Audio signals in the digital world are simply 1-D signals that contain the values of the sampled sound v/s an index, say k.
Consider the diaphragm on a microphone, that vibrates every time a sound impinges on it.
The vibration is converted to an electrical signal by a transducer, which then relays the "analog" signal to an A/D converter.
Finally, the A/D converter samples the analog signal, and makes it a train of samples; each box of the train contains a value.
This value corresponds to the digital representation of the electrical signal that resulted from the vibration.
For example, say the diaphragm vibrated 0.2mm, resulting in a generated voltage of 0.2mV (these values are completely arbitrary).
If the A/D converter designated 0V to x00 and 10mV to xFF, then the resolution of designating values to the samples would be 10/255 mV or .04mV. Thus, 0.2 mV would be x05.
This value would be stored in the digital sound file, against a time index corresponding to when the A/D received this sample.
Since this page focuses on Audio Signal filtering, those interested in the basics of Audio Processing can go to the references on the following wiki:
http://en.wikipedia.org/wiki/Digital_audio

This page took a long time to figure out. Mainly because, for images and sine waves, it's easy to find some that aren't copyrighted.
For images you just use your pet dog's best photograph, and for sine waves, you write a line in MATLAB.
But for audio signals, almost every recorded sound is copyrighted in some way or the other, and to avoid being sued for copyright infringement, I had to find sounds to play with, and publish online, that weren't "owned", so to speak.
Fortunately, however, animals don't take you to court for stealing their sounds, so that's just what I did.
On this page, I experiment with two animal sounds; the first is a high-frequency bird pitch, while the second is a low-frequency bear rumble.
Another issue which makes audio different from images is the fact that the index n in the x[n] of signals represents the space variable, whereas in audio this is time.

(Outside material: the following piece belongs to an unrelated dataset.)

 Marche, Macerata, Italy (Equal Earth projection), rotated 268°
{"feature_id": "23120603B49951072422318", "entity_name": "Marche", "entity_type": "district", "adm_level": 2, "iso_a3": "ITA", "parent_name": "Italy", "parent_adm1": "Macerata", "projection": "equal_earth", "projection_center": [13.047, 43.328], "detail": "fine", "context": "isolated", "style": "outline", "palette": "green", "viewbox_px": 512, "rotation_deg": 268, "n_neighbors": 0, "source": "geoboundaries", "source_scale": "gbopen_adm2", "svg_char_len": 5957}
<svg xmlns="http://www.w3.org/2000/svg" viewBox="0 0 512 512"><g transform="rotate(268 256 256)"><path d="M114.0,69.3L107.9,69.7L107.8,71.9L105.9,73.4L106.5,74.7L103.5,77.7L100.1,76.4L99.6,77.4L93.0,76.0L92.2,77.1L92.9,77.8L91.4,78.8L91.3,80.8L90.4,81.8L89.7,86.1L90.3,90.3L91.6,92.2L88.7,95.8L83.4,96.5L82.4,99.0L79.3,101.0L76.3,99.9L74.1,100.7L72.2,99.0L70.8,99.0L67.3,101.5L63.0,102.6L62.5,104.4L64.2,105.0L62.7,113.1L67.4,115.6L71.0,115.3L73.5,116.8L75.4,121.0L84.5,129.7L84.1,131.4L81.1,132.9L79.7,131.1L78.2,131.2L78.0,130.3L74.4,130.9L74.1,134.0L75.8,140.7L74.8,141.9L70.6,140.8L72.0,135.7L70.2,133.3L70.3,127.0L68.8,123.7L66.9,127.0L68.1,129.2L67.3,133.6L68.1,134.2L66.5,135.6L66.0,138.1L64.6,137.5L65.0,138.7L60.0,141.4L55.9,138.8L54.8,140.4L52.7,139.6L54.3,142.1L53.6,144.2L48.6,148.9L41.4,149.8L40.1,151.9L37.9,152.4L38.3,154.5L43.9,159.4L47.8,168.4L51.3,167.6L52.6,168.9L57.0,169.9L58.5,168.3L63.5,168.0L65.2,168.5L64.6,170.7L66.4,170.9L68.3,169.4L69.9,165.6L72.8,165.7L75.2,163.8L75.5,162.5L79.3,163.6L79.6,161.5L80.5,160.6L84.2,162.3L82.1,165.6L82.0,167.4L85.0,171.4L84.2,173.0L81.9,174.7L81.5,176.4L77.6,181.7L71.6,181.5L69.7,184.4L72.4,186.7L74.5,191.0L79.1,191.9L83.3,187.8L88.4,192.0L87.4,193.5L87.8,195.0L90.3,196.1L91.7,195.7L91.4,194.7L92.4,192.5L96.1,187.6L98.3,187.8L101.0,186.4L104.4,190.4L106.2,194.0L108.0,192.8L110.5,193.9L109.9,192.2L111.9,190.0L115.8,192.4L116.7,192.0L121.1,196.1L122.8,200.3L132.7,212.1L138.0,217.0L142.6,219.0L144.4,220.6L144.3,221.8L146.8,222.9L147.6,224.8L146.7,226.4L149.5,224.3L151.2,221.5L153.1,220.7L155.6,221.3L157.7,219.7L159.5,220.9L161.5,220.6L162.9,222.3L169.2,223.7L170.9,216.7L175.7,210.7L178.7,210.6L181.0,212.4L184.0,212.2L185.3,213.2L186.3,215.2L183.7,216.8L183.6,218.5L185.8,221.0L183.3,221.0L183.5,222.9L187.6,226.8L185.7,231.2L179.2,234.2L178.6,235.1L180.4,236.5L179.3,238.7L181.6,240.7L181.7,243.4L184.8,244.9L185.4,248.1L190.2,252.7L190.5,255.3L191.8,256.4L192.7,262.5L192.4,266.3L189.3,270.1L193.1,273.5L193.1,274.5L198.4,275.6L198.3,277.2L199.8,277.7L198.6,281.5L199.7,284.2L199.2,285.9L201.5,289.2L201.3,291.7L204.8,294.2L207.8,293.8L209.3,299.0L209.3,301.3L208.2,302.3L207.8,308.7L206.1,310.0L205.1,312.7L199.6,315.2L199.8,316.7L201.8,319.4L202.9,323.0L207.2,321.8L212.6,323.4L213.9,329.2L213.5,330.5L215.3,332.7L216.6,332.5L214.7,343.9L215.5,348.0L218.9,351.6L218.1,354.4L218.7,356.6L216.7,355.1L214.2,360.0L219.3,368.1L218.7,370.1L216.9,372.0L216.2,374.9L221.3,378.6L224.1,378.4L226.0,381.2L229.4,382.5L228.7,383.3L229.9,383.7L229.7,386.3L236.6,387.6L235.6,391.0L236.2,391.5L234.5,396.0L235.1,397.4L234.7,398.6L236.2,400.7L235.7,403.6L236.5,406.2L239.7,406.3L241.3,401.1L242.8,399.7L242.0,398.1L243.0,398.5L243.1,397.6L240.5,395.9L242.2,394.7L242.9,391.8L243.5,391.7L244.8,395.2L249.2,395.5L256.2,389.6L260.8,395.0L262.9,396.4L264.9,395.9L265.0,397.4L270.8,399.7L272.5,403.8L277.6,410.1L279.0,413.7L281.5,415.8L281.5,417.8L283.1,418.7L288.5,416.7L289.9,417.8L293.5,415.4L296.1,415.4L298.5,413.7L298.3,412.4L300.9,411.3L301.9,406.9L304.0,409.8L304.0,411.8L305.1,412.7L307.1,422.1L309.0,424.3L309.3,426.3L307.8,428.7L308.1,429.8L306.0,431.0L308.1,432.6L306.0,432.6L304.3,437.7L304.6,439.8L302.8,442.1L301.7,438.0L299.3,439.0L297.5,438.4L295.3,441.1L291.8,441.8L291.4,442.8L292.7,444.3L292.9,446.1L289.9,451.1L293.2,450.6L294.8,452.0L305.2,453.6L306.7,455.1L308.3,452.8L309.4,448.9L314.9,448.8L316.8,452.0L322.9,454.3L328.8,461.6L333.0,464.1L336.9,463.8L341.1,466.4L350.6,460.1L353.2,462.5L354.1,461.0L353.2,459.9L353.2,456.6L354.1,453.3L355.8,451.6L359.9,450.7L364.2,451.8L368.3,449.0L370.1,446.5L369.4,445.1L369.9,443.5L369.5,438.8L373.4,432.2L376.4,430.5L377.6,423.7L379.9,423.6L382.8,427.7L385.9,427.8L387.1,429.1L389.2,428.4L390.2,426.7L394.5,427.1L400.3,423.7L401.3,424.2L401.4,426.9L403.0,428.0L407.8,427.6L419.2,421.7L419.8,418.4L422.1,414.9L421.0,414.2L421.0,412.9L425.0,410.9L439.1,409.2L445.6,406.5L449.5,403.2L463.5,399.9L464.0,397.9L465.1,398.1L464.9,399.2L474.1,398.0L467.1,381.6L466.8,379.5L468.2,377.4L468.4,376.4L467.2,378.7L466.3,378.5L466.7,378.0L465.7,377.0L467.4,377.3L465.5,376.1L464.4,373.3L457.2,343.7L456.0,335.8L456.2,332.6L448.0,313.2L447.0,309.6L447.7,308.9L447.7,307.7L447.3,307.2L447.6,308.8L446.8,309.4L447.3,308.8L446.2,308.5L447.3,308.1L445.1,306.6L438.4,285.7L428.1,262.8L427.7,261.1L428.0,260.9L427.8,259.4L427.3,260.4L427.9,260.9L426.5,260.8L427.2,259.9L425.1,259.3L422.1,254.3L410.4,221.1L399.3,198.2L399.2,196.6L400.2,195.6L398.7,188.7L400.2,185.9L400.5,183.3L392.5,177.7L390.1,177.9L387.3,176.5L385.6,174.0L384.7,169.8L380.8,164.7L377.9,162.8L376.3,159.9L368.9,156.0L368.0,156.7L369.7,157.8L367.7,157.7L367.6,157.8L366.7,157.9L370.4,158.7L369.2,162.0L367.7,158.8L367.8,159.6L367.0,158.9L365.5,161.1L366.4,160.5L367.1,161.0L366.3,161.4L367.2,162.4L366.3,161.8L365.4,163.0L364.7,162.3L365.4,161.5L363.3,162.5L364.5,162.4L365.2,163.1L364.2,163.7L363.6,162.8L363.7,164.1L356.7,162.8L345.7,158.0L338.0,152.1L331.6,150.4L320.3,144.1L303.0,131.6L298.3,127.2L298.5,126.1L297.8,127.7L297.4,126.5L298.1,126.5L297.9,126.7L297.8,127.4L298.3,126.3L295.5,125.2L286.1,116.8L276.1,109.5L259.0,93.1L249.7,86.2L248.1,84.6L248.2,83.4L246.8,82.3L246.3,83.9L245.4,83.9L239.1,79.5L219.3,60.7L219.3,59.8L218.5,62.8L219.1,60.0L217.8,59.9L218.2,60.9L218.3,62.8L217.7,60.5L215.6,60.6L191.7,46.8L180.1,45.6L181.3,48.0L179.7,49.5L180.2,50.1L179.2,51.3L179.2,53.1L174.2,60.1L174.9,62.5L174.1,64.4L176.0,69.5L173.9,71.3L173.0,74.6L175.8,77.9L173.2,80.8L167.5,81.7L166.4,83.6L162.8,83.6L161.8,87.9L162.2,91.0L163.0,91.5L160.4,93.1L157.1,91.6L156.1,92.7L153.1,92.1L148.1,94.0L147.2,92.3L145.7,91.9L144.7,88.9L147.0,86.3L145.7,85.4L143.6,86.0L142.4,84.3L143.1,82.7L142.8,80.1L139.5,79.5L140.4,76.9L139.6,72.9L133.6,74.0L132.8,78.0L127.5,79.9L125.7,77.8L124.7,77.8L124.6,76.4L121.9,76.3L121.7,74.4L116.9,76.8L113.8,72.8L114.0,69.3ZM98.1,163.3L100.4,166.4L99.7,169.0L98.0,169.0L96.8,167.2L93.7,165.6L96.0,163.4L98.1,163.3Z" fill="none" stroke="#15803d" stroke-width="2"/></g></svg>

In the following figure, you can see what the sound looks like both in the time domain, and the frequency domain.

The code for the above can be obtained here: Code:Song_bird:part1
As expected, most of the energy of the signal, in this case the bird's high frequency voice, is concentrated in the frequency band of around 2000 - 6000 Hz.
To filter this out, we can apply a low-pass filter with a cutoff frequency of around 2000 Hz.

Looks like we killed most of the bird's energy, and it's kind of obvious that we would hear a very low frequency low energy chirp now. See (hear) for yourself.

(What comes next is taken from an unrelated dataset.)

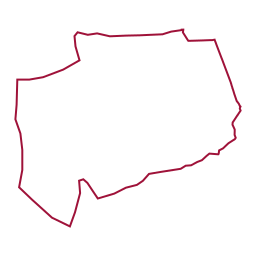 Al Lagowa, South Kordufan, Sudan (Mercator projection)
{"feature_id": "16777658B4481857181861", "entity_name": "Al Lagowa", "entity_type": "district", "adm_level": 2, "iso_a3": "SDN", "parent_name": "Sudan", "parent_adm1": "South Kordufan", "projection": "mercator", "projection_center": [29.243, 11.301], "detail": "fine", "context": "isolated", "style": "outline", "palette": "rose", "viewbox_px": 256, "rotation_deg": 0, "n_neighbors": 0, "source": "geoboundaries", "source_scale": "gbopen_adm2", "svg_char_len": 1679}
<svg xmlns="http://www.w3.org/2000/svg" viewBox="0 0 256 256"><path d="M232.5,88.2L232.4,88.1L232.4,87.9L232.1,86.8L231.9,86.3L231.6,85.4L231.1,83.5L231.0,83.4L230.8,82.5L230.6,82.0L230.4,81.5L229.2,78.3L226.6,71.4L224.6,66.1L221.8,58.6L221.6,58.2L219.0,51.4L217.9,48.5L216.3,44.3L215.9,43.1L214.7,40.1L214.6,39.7L214.0,39.8L213.9,39.8L212.4,40.1L211.2,40.1L205.7,40.3L203.5,40.4L193.6,40.7L190.1,40.8L188.3,40.8L188.1,40.6L183.1,32.7L182.9,32.4L183.3,29.9L183.3,29.6L182.9,29.6L181.9,29.7L181.7,29.7L181.7,29.8L181.6,30.1L171.2,31.6L162.5,34.3L150.9,34.8L139.9,35.3L126.2,35.6L109.9,36.3L97.1,33.4L87.8,34.8L77.6,32.3L74.5,36.1L75.5,46.4L79.5,60.3L63.2,69.6L43.1,77.2L29.3,79.6L17.3,79.6L16.6,104.8L15.4,119.3L20.4,133.5L22.3,149.9L22.3,170.0L19.1,187.3L32.2,199.8L52.0,217.7L69.9,226.4L75.0,212.3L80.1,193.1L79.1,180.7L83.3,179.3L87.4,182.9L92.7,190.9L97.8,198.5L114.3,193.6L125.9,187.7L136.9,184.9L142.9,180.8L149.0,173.9L160.2,172.0L180.7,168.8L185.7,165.7L191.1,165.3L197.2,162.0L201.9,160.2L206.7,155.8L209.4,153.6L218.2,154.3L218.6,153.9L218.9,152.1L219.1,150.4L223.0,148.4L226.9,144.7L228.5,143.2L234.9,139.1L235.7,137.8L234.6,134.9L234.6,134.7L234.7,131.2L234.7,129.5L232.7,125.1L232.5,124.8L232.6,123.5L232.7,122.4L233.6,121.1L237.4,115.3L237.5,115.3L238.5,113.7L240.2,111.2L240.5,110.8L240.6,110.6L240.1,109.3L239.9,108.9L239.8,108.3L240.3,107.0L240.5,106.5L240.4,106.4L240.3,106.6L240.2,106.9L240.0,106.5L240.0,106.3L239.9,106.2L239.7,105.7L239.5,105.4L239.3,104.7L238.9,103.9L237.3,101.7L237.2,101.7L236.7,101.0L234.9,95.7L234.8,95.4L234.4,94.3L234.1,93.3L233.9,92.6L233.2,90.3L232.6,88.6L232.6,88.4L232.5,88.2Z" fill="none" stroke="#9f1239" stroke-width="2"/></svg>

Also, since we've killed so much of the signal, it should also be obvious that the signal looks much more different in the time domain as well. Here's how.

Now, consider a low-pitch bear rumble that sounds something like this
- Media:bear.wav
The signal in the time and frequency domains looks as shown below

Again, as expected, the guttural groan of the bear lies mostly in the low frequency region, coincidentally, below the 2000 Hz region (It's almost like the bird and the bear recorded for this page :)).
So adding a high pass filter should remove the bear's voice completely.
Since you've already seen how the signals look in the time and frequency domain post filtering, I won't present the figures again, for sake of space.
I do present the code and the audio though, so you can try it yourself.
- Media:bear_filtered.wav
- Code:bear
It is interesting to note that we can now hear crickets in the background after removing the bear from the picture. The bear's groan was so loud, that it masked the low amplitude, high frequency insects in the background.

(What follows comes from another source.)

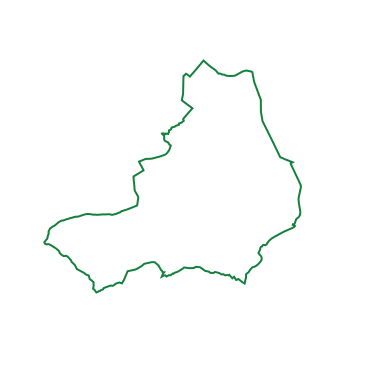 the district of Stefanesti, Arges, Romania, rotated 209°
{"feature_id": "2599482B40982611727809", "entity_name": "Stefanesti", "entity_type": "district", "adm_level": 2, "iso_a3": "ROU", "parent_name": "Romania", "parent_adm1": "Arges", "projection": "natural_earth1", "projection_center": [24.947, 44.876], "detail": "fine", "context": "isolated", "style": "outline", "palette": "green", "viewbox_px": 384, "rotation_deg": 209, "n_neighbors": 0, "source": "geoboundaries", "source_scale": "gbopen_adm2", "svg_char_len": 5946}
<svg xmlns="http://www.w3.org/2000/svg" viewBox="0 0 384 384"><g transform="rotate(209 192 192)"><path d="M245.7,312.5L247.1,304.8L248.0,300.5L248.0,300.4L249.8,292.0L252.1,292.3L253.7,292.5L254.6,292.5L254.8,291.7L255.1,290.4L255.7,289.6L254.9,287.8L250.8,280.0L247.9,274.5L247.4,273.5L247.2,273.0L245.4,267.3L241.1,266.6L237.9,266.2L232.2,265.4L233.3,260.5L233.8,258.1L234.4,255.3L234.9,252.9L235.1,251.5L234.0,250.6L233.8,250.4L233.7,250.1L234.0,249.7L235.0,247.3L235.1,247.2L236.7,245.5L236.3,244.8L236.3,244.5L236.1,244.4L238.1,242.2L238.4,241.5L238.7,240.8L238.9,240.6L239.0,240.5L239.5,240.0L239.7,239.7L240.1,239.4L240.3,239.3L240.7,239.1L240.9,238.5L241.0,238.1L241.0,237.9L241.0,237.7L240.9,237.5L241.0,237.3L240.8,236.8L240.9,236.4L240.9,236.1L241.1,235.7L242.0,234.8L242.0,234.5L241.9,234.2L241.6,233.8L241.3,233.5L241.1,233.1L241.1,232.8L241.2,232.4L241.3,231.7L241.1,231.2L241.9,230.9L243.2,230.5L243.3,230.3L243.2,229.9L242.8,229.7L242.5,229.4L242.7,229.5L243.0,229.5L243.5,229.6L243.9,229.7L244.7,229.5L245.3,229.4L246.0,229.1L246.4,228.8L246.6,228.6L246.3,228.4L246.0,228.3L245.7,228.2L245.2,228.1L244.6,228.0L244.2,227.8L243.9,227.6L243.6,227.4L243.3,227.1L243.2,226.9L242.8,226.4L242.6,226.1L242.5,225.9L242.5,225.7L242.4,225.5L242.3,225.3L242.2,225.1L242.1,224.8L241.9,224.7L241.2,224.0L240.9,223.8L240.3,223.6L240.0,223.6L238.6,223.7L237.1,223.7L236.7,223.8L236.5,223.7L236.3,223.5L236.0,223.2L235.5,222.9L235.0,222.7L234.3,222.5L233.9,222.4L233.3,222.4L233.1,222.4L233.0,222.2L232.9,221.7L232.8,221.0L232.6,220.0L232.3,217.8L232.3,217.4L232.3,216.8L232.7,214.3L232.8,213.7L232.9,213.2L233.1,212.6L233.4,212.1L233.6,211.7L234.0,211.2L234.7,210.3L235.7,209.3L236.3,208.5L237.5,207.3L239.2,205.6L240.2,204.7L241.7,203.2L242.8,202.2L243.4,201.7L243.6,201.5L244.5,200.9L246.1,199.9L247.2,199.3L248.5,198.5L248.9,198.1L251.1,195.3L251.7,194.6L253.1,192.9L252.2,192.2L248.5,189.9L246.5,188.6L245.2,187.7L244.9,187.4L247.4,183.0L249.2,179.8L249.7,179.0L250.2,178.0L250.6,177.4L250.6,177.2L250.5,176.8L250.4,176.7L249.6,175.5L249.1,174.7L247.8,172.8L247.3,172.2L246.0,170.2L245.0,168.9L244.8,168.5L243.9,167.1L243.1,165.9L242.9,165.7L242.5,165.4L241.7,164.8L239.2,163.3L236.7,161.6L236.5,161.4L236.4,161.2L236.2,160.8L235.5,158.9L234.1,155.4L233.6,153.9L233.5,153.6L234.5,152.3L238.8,147.0L240.7,144.8L243.4,142.0L244.3,141.2L245.2,139.0L246.2,138.3L246.8,137.4L247.8,135.9L249.1,135.0L249.6,134.3L250.7,133.4L251.1,133.2L251.8,132.9L252.7,132.8L253.4,132.5L254.5,131.9L256.1,130.9L257.8,129.9L258.7,129.4L260.2,128.5L262.1,127.2L263.5,126.3L264.2,125.9L265.9,125.2L267.1,124.4L268.5,123.9L270.5,123.2L272.8,122.1L274.6,120.7L276.5,118.7L278.5,116.5L279.7,115.2L281.6,114.1L282.9,113.0L284.2,111.6L285.9,110.1L287.5,108.3L289.0,106.8L290.6,104.8L292.3,103.7L294.0,100.9L295.9,95.9L297.3,93.8L298.5,91.2L298.4,90.0L298.4,88.4L297.8,86.9L297.1,86.1L297.1,85.1L296.9,84.3L296.6,82.8L296.2,81.9L296.0,80.6L296.4,79.2L296.6,77.6L296.7,76.3L295.2,75.4L293.2,76.0L292.4,76.8L290.0,77.1L283.6,76.7L279.5,75.8L278.3,74.6L276.2,73.9L273.2,73.7L270.9,75.3L268.9,75.0L264.5,73.5L263.4,72.5L259.2,71.4L255.3,68.8L247.3,68.9L245.5,68.5L243.5,68.5L242.7,68.8L241.8,68.8L239.2,66.2L236.8,66.0L234.2,65.3L233.7,64.0L232.7,62.7L231.6,59.4L230.0,59.2L227.0,57.8L225.7,59.2L225.4,60.1L224.4,60.9L224.0,62.2L222.5,63.8L222.6,65.2L220.7,67.5L217.6,70.9L215.8,71.5L215.2,72.4L214.2,75.0L211.7,77.6L209.0,78.1L208.9,82.1L209.9,91.5L206.0,94.9L203.6,97.1L200.3,102.4L198.9,106.1L193.0,111.3L190.6,112.5L185.6,111.5L183.3,110.0L181.2,108.7L180.0,108.6L179.0,107.7L177.5,108.3L177.8,106.9L177.4,103.3L176.0,105.5L174.9,106.1L173.3,105.7L172.1,107.8L170.3,108.9L169.3,111.3L168.5,111.5L168.2,112.8L166.0,115.1L163.4,119.6L162.2,122.2L157.1,124.2L153.4,126.6L152.4,128.4L148.5,130.1L142.2,129.4L138.7,130.5L136.7,130.2L133.9,131.6L133.2,133.2L129.1,134.3L126.1,134.2L124.8,135.3L122.6,135.2L120.9,136.5L119.6,136.9L119.3,137.7L114.9,136.1L114.1,138.3L110.7,136.4L109.2,138.4L104.0,137.5L101.6,137.5L102.7,141.0L103.1,142.8L103.6,144.0L104.6,145.5L104.8,146.6L104.3,147.7L103.8,148.9L103.6,149.5L103.5,150.8L103.5,151.7L103.3,152.8L103.1,153.7L103.0,154.5L102.5,155.6L101.6,156.4L100.7,157.5L100.2,158.4L99.8,159.3L99.2,160.7L98.8,162.0L98.6,163.1L98.5,163.7L98.3,164.6L98.3,166.1L98.4,166.8L98.7,167.4L99.1,168.0L99.6,168.7L100.1,169.1L100.9,169.5L101.6,169.7L102.6,170.1L103.4,170.3L104.0,170.8L104.4,171.1L104.4,171.5L104.4,172.6L104.4,173.4L104.5,174.4L104.6,174.6L104.8,175.3L105.0,176.0L105.2,176.7L105.1,177.3L104.8,177.9L104.3,178.3L104.3,178.8L104.3,179.6L104.1,180.0L103.9,180.4L103.4,180.6L102.8,180.8L102.1,181.0L101.6,181.8L101.4,182.2L101.3,184.3L101.0,186.6L99.9,189.7L97.7,193.6L92.1,202.3L90.7,204.0L89.7,205.4L87.3,208.4L86.1,210.2L85.6,211.4L85.5,212.2L87.9,212.1L88.0,212.6L87.9,212.6L87.5,212.9L87.4,212.9L87.2,213.2L87.0,213.7L86.9,213.9L86.9,214.6L87.5,217.5L87.6,218.0L87.7,218.4L87.7,218.5L87.6,218.8L87.6,219.0L87.5,219.4L86.7,221.3L86.6,221.5L86.4,222.4L86.4,223.0L86.4,223.3L86.4,224.0L86.5,224.2L86.6,224.9L86.7,225.0L86.9,225.5L87.0,225.8L87.5,226.8L87.9,227.5L88.8,228.7L91.0,231.4L93.2,234.2L94.2,235.6L94.8,236.5L95.5,237.7L95.8,238.3L96.2,239.5L96.4,240.1L97.1,242.5L97.9,245.1L98.9,248.5L99.1,249.0L99.5,249.6L99.8,250.0L100.0,250.4L100.4,250.8L103.2,252.9L119.2,264.4L119.6,264.9L118.4,266.8L122.2,266.3L127.4,265.6L128.2,265.6L131.7,265.2L144.3,274.1L164.7,288.2L170.7,295.7L176.5,306.0L191.1,318.5L191.3,318.7L193.6,321.6L196.0,324.4L196.7,325.3L197.4,326.1L198.1,326.2L200.7,325.4L202.2,325.0L203.8,324.3L205.0,323.1L206.2,321.9L207.9,319.2L208.7,317.9L209.5,316.6L210.1,315.7L210.7,314.7L211.9,313.8L213.1,313.0L214.5,312.2L215.8,311.5L218.1,310.4L219.4,310.3L220.7,310.2L222.3,309.5L225.2,309.1L226.2,308.5L226.3,308.4L227.2,308.7L228.3,309.1L229.1,309.5L230.2,309.8L231.2,310.0L232.9,310.2L234.9,310.4L236.2,310.6L237.7,310.8L239.2,311.1L243.4,312.0L245.7,312.5Z" fill="none" stroke="#15803d" stroke-width="2"/></g></svg>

Here I have presented a very basic treatment of two sounds of nature, each sound containing a unique band of frequencies.
This technique, in a rough sense, can be applied to isolate different animals from a wildlife researcher's recording of a noisy forest.
Eg: if we had this kind of recording, Media:forest.wav, all we need to study just the bird is to high pass filter the signal, and conversely, low pass filter to hear the bear.